金属のぶつかる音が高らかに響き続けていた。
一人蚊帳の外に放り出された気分になりかけたが、スコットはここは多勢での利を生かして、ワイトキングの気を引き、ネルソンの援護をすることに決めて動いた。
大小の地割れを飛び越え彼は競り合う両者の元へ来た。
死者の王の姿がよりはっきりと見えた。骸骨がところどころボロボロだが黄金の外套を身に纏い、遠くから見た通り同じ色の冠を頭に頂いている。
スコットは死者の王の側面へ忍び寄り銃口を向けた。
不意に、死者の王ワイトキングは片腕をこちらに向けた。その瞬間、骨の腕が伸び、瞬く間にスコットの喉元を鷲掴みにし締め上げた。
圧倒的な力だった。
息が出来なかった。だが、徐々に力を増している骨の腕から察すると、死者の王の目的は窒息死させることではなく、喉をまるまる握りつぶす事だろう。
ネルソンが助けようと動いたが死者の王はそれを阻んで杖を振るった。
スコットはマグナムを死者の王の肩口に向けた。
自分の窮地ぐらい自分で切り抜けてやる。俺は傭兵だぞ。
彼は弾丸を連射し、全て撃ち尽くしたところで死者の王の、骨の腕が肩口から砕け散り煙となった。
彼は解放され失った分を取り戻すために大きく息を吸い込んだ。
ネルソンが下がった。その途端にワイトキングの振り下ろした杖先から青白い稲妻が放射され、ネルソンを貫いた。
「ネルソン!」
倒れ行く相棒の姿を見てスコットは声を上げた。
感電死したのだろうか。いや、考えるな。今、やるべきことは目の前の敵を斃す事だけだ。もはやそれを遂行できるのはこの俺だけだ。

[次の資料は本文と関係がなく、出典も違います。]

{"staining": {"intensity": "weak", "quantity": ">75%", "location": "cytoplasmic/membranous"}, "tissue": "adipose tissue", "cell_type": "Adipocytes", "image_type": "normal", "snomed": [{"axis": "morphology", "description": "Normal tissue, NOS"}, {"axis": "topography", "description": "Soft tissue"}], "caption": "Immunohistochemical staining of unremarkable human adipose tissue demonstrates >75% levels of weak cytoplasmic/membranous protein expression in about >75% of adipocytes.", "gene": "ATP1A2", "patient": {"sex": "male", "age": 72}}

スコットは新しいマガジンに素早く交換すると死者の王の頭部を撃ち続けた。
冠が吹き飛び頭蓋骨が露わになる。だが、幾度弾丸を受けても頭蓋骨には穴は開かなかった。
上等だ。俺が必ず大穴をぶち開けてやる。
先程肩口を吹き飛ばしたのだ。可能性は十分にある。
彼は無心になって引き金を引き続けた。
その時、確かに見た。連発された弾丸が死者の王の頭蓋骨を僅かばかり吹き飛ばしたのを。
しかし、死者の王は弾丸に怯む様子も無く杖先をスコットに向けた。
杖先から稲妻が放たれたが、スコットは逸早く判断し地面に飛び退いてそれを避けることが出来た。
だが、敵は杖を振るい、雷を掃射するように操ってきた。立場が逆転し、スコットは逃げに転じた。
俺まで倒れるわけにはいかない。
エレンのことが頭に浮かんだ。彼女に任せろと俺は言ったんだ。ここで倒れては格好がつかない。
すると今度は頭上でも雷鳴が響き始めた。
スコットは絶望した。前からも上からも落雷を乱発されては逃げ道が殆ど無い。
このまま死ぬか!?
エレンと、ネルソンの二人の仲間の姿が脳裏を過ぎる。
分かってる、俺の意地に懸けて相討ちに持ち込んでやる!
スコットは逃げるのを止め銃口を死者の王に向けて引き金を引いた。
連発された弾丸がその頭蓋骨を粉砕するのと、全身に鋭い痛みが走るのはほぼ同時だった。